* **What is needed**
Copy exactly the lines of the records below, and only those lines, beginning with the line that contains "Los medios im" and ending with the line that contains "tus clientes puedan encontrar sus imágenes y".

* **Working data**

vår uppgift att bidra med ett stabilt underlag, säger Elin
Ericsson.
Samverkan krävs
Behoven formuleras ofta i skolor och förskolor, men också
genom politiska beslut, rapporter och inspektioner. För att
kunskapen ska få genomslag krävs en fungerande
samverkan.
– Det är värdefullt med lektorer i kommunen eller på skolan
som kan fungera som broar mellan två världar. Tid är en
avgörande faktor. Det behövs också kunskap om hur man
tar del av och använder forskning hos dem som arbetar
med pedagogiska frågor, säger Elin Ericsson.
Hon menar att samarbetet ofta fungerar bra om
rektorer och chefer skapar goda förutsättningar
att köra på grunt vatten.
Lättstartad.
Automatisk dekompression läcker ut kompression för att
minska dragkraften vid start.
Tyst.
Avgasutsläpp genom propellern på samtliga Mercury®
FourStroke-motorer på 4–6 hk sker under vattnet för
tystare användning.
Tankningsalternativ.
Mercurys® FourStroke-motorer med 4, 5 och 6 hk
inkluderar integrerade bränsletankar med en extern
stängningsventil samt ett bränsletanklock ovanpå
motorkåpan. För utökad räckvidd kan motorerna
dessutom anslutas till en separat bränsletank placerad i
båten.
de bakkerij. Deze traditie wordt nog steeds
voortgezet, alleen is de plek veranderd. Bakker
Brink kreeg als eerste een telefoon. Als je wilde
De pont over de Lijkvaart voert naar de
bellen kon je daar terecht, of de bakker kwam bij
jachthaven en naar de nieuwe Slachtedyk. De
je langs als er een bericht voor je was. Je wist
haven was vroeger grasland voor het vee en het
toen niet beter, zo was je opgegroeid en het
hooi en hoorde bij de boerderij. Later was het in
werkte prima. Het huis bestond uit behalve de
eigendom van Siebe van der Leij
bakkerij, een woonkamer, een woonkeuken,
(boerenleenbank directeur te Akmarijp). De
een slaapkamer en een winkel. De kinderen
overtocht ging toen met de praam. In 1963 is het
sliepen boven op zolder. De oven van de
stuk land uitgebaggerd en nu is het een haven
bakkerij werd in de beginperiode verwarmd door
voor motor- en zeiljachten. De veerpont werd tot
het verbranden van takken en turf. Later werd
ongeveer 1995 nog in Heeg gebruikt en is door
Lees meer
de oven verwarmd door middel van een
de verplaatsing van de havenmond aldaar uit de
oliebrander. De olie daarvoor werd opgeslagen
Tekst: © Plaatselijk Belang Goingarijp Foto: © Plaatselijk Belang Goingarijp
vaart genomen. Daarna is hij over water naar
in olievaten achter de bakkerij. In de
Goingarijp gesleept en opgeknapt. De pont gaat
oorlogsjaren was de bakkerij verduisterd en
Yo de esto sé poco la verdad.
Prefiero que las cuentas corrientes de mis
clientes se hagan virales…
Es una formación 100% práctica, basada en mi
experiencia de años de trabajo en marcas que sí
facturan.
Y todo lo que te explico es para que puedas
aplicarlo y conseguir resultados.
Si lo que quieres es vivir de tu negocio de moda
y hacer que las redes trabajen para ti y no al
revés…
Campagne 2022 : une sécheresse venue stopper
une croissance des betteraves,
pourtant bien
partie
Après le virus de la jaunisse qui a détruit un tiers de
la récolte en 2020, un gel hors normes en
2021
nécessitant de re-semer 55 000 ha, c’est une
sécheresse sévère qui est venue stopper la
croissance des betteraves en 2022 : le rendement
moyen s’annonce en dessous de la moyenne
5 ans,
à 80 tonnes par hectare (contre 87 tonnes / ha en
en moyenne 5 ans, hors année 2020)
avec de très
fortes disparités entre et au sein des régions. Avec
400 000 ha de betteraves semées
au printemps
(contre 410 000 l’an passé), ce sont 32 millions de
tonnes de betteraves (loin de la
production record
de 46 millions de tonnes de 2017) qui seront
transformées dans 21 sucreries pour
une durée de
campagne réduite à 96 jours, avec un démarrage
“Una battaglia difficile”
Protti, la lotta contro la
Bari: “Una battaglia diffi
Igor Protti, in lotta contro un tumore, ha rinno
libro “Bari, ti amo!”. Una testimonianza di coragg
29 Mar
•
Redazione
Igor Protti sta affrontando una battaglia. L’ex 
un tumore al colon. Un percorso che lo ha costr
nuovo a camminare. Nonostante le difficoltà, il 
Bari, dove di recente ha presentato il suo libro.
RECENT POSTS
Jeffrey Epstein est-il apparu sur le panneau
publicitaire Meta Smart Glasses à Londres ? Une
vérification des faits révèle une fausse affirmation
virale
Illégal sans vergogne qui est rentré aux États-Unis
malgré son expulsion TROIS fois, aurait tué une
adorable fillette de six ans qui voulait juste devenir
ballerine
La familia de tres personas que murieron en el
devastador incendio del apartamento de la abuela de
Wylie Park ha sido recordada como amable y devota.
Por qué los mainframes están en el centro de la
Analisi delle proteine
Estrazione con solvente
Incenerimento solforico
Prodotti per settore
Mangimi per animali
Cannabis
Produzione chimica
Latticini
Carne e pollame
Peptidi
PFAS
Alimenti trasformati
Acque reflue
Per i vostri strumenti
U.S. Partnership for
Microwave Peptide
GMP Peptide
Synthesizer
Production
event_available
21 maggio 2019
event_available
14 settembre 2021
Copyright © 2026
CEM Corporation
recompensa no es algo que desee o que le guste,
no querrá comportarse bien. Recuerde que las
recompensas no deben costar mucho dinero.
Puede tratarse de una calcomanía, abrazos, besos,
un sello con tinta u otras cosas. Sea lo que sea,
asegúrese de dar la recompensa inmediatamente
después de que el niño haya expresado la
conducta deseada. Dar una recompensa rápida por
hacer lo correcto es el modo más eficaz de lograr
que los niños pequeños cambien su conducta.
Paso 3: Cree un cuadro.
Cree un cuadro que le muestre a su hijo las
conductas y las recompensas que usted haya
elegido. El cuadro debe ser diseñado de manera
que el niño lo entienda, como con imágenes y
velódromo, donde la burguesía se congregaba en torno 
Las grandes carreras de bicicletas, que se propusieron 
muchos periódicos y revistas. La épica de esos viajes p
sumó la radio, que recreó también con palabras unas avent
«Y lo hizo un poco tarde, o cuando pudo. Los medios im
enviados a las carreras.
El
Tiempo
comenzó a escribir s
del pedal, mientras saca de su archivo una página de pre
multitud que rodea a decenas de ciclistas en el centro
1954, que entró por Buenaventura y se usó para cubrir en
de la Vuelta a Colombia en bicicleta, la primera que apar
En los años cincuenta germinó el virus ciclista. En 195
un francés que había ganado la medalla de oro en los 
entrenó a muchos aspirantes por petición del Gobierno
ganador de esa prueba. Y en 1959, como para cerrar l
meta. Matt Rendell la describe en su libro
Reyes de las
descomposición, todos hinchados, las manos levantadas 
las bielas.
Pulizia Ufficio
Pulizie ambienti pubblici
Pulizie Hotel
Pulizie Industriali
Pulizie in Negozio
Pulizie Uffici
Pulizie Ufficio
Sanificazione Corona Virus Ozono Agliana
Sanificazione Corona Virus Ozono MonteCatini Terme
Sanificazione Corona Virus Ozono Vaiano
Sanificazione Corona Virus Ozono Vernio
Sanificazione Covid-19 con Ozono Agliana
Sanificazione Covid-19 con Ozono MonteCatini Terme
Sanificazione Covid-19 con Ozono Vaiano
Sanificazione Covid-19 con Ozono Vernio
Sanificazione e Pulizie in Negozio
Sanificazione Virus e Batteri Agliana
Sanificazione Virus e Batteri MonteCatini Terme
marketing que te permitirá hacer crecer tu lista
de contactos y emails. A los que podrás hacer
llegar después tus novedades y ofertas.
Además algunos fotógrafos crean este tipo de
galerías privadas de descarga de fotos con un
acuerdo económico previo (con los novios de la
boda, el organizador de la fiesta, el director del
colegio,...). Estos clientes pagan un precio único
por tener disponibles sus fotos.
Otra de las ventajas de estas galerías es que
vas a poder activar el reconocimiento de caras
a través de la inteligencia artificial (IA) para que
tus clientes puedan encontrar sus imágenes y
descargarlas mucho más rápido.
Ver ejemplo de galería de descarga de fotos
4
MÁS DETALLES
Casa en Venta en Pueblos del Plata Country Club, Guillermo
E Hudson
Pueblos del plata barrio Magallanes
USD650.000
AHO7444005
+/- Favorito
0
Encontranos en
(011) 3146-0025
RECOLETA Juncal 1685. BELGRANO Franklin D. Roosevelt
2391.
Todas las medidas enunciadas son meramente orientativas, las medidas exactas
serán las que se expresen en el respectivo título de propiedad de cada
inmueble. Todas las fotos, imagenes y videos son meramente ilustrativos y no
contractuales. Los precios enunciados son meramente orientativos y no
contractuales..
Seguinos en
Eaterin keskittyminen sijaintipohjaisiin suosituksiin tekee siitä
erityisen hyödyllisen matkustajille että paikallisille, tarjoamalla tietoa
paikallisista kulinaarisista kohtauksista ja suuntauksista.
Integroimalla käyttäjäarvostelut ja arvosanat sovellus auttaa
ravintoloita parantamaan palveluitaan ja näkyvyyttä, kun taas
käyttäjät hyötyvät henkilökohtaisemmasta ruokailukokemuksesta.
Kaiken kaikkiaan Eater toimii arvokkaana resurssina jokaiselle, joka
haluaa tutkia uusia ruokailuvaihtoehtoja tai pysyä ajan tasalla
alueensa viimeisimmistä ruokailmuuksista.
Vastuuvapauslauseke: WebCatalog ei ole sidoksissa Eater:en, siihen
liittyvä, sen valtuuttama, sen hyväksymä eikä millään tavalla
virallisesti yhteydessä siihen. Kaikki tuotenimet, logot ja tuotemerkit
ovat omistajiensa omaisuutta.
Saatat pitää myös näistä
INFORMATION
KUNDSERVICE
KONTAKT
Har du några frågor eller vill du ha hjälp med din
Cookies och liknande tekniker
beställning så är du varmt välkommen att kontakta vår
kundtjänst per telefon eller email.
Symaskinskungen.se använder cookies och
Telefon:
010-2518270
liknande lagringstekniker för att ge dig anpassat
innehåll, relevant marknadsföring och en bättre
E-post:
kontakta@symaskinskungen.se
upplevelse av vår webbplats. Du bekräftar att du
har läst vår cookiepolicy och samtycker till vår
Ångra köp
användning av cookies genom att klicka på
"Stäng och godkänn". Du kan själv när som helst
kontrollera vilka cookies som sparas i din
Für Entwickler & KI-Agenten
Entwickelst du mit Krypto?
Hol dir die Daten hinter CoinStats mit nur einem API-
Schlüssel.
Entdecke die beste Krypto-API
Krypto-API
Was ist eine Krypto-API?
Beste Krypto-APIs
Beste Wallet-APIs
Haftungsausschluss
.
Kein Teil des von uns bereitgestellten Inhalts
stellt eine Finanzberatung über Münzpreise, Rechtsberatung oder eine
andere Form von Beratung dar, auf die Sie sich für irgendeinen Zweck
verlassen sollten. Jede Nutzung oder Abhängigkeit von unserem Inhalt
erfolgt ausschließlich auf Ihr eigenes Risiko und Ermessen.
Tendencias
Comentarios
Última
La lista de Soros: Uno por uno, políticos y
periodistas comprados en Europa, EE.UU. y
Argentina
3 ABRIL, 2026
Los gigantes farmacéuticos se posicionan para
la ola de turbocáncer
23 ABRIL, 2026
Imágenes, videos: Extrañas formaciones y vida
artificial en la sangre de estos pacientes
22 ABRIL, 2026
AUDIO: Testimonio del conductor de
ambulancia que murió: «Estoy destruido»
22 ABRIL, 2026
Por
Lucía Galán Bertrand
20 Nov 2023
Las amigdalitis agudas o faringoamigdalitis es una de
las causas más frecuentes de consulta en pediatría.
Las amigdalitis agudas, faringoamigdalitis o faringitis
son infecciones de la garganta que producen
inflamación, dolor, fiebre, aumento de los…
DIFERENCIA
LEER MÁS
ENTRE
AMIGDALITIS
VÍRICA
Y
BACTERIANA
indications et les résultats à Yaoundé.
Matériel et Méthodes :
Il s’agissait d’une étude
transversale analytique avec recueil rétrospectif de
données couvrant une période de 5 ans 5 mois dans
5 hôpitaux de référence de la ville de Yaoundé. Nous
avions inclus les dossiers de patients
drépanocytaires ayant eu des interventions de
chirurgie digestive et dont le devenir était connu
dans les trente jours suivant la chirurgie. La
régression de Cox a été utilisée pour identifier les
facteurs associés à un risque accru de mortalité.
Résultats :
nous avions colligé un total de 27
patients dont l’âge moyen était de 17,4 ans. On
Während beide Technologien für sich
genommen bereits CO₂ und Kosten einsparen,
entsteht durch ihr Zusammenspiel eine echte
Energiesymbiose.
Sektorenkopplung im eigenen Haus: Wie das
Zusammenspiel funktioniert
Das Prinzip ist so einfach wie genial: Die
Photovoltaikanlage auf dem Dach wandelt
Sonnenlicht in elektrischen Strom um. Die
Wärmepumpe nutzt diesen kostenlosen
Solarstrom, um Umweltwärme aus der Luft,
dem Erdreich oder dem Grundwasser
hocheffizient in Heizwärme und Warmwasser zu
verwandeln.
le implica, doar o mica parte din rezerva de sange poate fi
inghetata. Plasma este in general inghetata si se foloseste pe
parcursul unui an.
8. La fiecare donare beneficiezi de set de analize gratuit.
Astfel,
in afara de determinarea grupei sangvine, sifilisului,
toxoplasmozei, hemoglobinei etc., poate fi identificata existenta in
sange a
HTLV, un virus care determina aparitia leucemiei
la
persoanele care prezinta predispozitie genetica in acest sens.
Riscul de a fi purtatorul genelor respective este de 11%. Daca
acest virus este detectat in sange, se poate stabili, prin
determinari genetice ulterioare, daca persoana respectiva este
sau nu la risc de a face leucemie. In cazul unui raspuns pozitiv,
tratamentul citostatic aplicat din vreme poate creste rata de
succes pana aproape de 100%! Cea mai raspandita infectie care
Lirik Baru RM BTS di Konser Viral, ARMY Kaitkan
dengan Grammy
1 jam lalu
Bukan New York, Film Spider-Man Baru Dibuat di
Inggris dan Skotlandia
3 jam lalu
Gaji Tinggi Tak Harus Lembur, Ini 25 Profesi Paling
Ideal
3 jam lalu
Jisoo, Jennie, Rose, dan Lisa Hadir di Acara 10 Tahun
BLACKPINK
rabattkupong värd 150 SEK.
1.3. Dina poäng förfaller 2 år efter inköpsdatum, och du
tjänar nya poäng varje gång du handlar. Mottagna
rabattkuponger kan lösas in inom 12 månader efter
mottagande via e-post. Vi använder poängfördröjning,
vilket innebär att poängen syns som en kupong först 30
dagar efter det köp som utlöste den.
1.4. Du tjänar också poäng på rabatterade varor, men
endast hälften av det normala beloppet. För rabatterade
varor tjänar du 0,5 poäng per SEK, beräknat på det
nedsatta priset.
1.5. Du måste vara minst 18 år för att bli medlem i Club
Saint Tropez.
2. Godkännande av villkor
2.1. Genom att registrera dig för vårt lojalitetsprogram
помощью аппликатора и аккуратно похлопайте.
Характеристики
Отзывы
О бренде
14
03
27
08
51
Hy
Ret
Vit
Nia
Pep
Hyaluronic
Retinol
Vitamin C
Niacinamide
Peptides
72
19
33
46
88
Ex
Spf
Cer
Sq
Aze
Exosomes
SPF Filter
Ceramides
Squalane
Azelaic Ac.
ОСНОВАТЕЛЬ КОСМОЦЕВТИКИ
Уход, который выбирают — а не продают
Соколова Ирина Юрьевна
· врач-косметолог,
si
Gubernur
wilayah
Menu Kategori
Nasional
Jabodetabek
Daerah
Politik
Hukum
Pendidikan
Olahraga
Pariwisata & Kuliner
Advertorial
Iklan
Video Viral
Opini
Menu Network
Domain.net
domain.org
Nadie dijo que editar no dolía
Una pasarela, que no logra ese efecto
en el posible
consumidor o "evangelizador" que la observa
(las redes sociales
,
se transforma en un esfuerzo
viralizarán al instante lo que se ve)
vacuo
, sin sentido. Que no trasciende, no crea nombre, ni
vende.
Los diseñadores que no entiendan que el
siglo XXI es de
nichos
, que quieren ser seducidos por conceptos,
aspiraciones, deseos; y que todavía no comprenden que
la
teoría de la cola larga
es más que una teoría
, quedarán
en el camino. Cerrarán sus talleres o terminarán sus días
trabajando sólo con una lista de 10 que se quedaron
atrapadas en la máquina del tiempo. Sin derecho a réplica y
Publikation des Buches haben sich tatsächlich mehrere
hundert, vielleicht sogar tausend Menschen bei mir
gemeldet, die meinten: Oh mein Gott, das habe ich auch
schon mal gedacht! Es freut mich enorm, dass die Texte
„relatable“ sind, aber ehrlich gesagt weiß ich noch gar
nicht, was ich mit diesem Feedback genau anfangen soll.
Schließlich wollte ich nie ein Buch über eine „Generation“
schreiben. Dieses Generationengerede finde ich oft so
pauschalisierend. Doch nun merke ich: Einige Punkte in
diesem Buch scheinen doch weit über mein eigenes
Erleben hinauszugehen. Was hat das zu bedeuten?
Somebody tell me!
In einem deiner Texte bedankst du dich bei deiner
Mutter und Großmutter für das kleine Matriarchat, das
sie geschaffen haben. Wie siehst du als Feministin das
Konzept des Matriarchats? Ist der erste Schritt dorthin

* **Written answer**
«Y lo hizo un poco tarde, o cuando pudo. Los medios im
enviados a las carreras.
El
Tiempo
comenzó a escribir s
del pedal, mientras saca de su archivo una página de pre
multitud que rodea a decenas de ciclistas en el centro
1954, que entró por Buenaventura y se usó para cubrir en
de la Vuelta a Colombia en bicicleta, la primera que apar
En los años cincuenta germinó el virus ciclista. En 195
un francés que había ganado la medalla de oro en los 
entrenó a muchos aspirantes por petición del Gobierno
ganador de esa prueba. Y en 1959, como para cerrar l
meta. Matt Rendell la describe en su libro
Reyes de las
descomposición, todos hinchados, las manos levantadas 
las bielas.
Pulizia Ufficio
Pulizie ambienti pubblici
Pulizie Hotel
Pulizie Industriali
Pulizie in Negozio
Pulizie Uffici
Pulizie Ufficio
Sanificazione Corona Virus Ozono Agliana
Sanificazione Corona Virus Ozono MonteCatini Terme
Sanificazione Corona Virus Ozono Vaiano
Sanificazione Corona Virus Ozono Vernio
Sanificazione Covid-19 con Ozono Agliana
Sanificazione Covid-19 con Ozono MonteCatini Terme
Sanificazione Covid-19 con Ozono Vaiano
Sanificazione Covid-19 con Ozono Vernio
Sanificazione e Pulizie in Negozio
Sanificazione Virus e Batteri Agliana
Sanificazione Virus e Batteri MonteCatini Terme
marketing que te permitirá hacer crecer tu lista
de contactos y emails. A los que podrás hacer
llegar después tus novedades y ofertas.
Además algunos fotógrafos crean este tipo de
galerías privadas de descarga de fotos con un
acuerdo económico previo (con los novios de la
boda, el organizador de la fiesta, el director del
colegio,...). Estos clientes pagan un precio único
por tener disponibles sus fotos.
Otra de las ventajas de estas galerías es que
vas a poder activar el reconocimiento de caras
a través de la inteligencia artificial (IA) para que
tus clientes puedan encontrar sus imágenes y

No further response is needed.